Meta’s stock has fallen more than 70% this year. The company has highlighted deteriorating macroeconomic trends, but investors have also been spooked by its spending and threats to the company’s core social-media business.
Growth for that business in many markets has stalled amid stiff competition from TikTok, and Apple Inc.’s requirement that users opt in to the tracking of their devices has curtailed the ability of social-media platforms to target ads.
Last month, investment firm Altimeter Capital said in an open letter to Zuckerberg that Meta should slash staff and scale back its “metaverse ambitions,” reflecting the rising discontent among shareholders.
Meta’s expenses have also risen sharply, causing its free cash flow to decline 98% in the most recent quarter.

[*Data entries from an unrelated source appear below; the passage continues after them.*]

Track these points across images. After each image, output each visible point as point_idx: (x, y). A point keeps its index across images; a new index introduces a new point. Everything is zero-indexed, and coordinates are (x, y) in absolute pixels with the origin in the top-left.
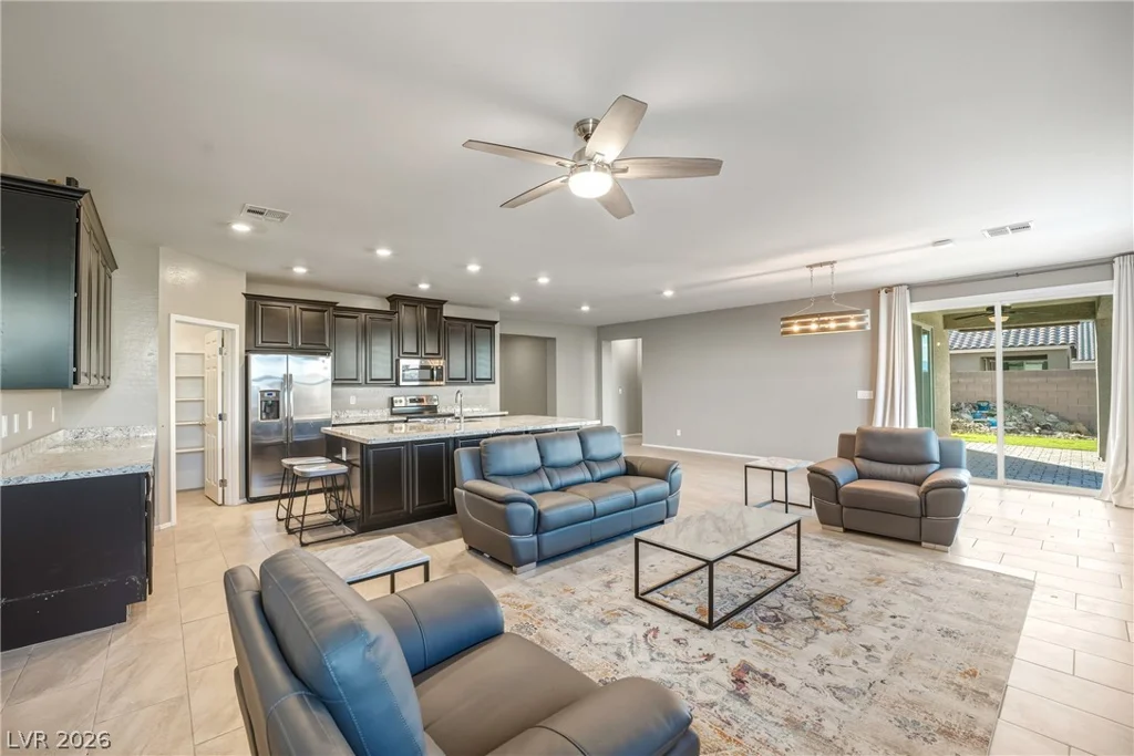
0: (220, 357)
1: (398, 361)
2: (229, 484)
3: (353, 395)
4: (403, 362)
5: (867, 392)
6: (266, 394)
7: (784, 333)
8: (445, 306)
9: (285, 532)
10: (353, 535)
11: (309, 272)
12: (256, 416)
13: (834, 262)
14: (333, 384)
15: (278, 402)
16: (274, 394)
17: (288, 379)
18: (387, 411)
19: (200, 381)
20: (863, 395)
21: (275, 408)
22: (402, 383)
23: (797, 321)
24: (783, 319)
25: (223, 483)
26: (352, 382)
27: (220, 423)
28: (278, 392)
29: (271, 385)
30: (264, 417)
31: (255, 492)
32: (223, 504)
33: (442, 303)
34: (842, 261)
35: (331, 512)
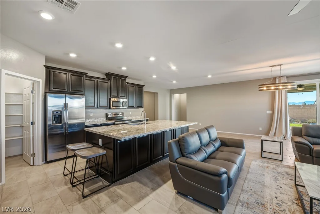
0: (31, 95)
1: (110, 99)
2: (36, 155)
3: (92, 112)
4: (112, 99)
5: (270, 111)
6: (55, 113)
7: (259, 90)
8: (127, 79)
9: (70, 186)
10: (109, 186)
11: (77, 57)
12: (50, 122)
13: (282, 65)
14: (86, 108)
15: (61, 116)
16: (59, 112)
17: (65, 106)
18: (105, 119)
19: (21, 106)
20: (269, 112)
21: (60, 119)
22: (112, 108)
23: (266, 86)
24: (259, 85)
25: (34, 155)
26: (93, 107)
27: (31, 126)
28: (61, 111)
29: (58, 108)
30: (54, 122)
31: (50, 157)
32: (33, 165)
33: (126, 77)
34: (285, 64)
35: (90, 168)
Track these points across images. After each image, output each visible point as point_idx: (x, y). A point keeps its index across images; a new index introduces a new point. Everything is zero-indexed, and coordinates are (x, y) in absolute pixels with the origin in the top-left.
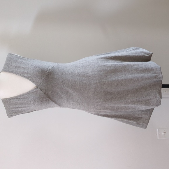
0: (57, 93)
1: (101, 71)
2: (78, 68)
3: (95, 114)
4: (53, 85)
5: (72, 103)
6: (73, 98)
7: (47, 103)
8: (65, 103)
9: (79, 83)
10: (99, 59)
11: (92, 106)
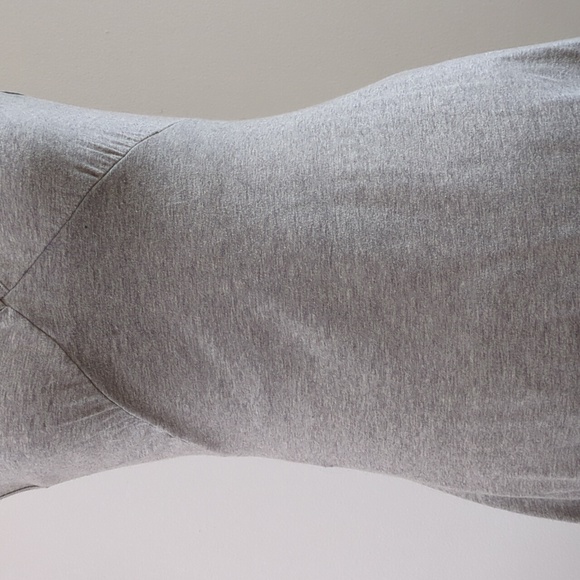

Some of the company’s spending stems from heavy investments in the additional computing power and artificial intelligence needed to further develop Reels, Meta’s TikTok-like short-form video platform on Instagram, and to target ads with less data.
But much of Meta’s ballooning costs stem from Mr. Zuckerberg’s commitment to Reality Labs, a division of the company responsible for virtual- and augmented-reality headsets as well as the creation of the metaverse.
Mr. Zuckerberg has billed the metaverse as “a constellation of interlocking virtual worlds in which people will eventually work, play, live and shop.”
The effort has cost the company $15 billion dollars since the beginning of last year. But despite investing heavily in promoting its virtual-reality platform Horizon Worlds, users have been largely unimpressed.
Last month, it was reported that visitors to Horizon Worlds had fallen over the course of the year to well under 200,000 users.
“I get that a lot of people might disagree with this investment,” Zuckerberg told analysts on the company’s earnings call last month before reaffirming his commitment. “I think people are going to look back on decades from now and talk about the importance of the work that was done here.”
After the call, analysts downgraded their rating of Meta’s stock and slashed their price targets.
“Management’s road map & justification for this strategy continue to not resonate with investors,” analysts at RBC Capital Markets said in a note last month.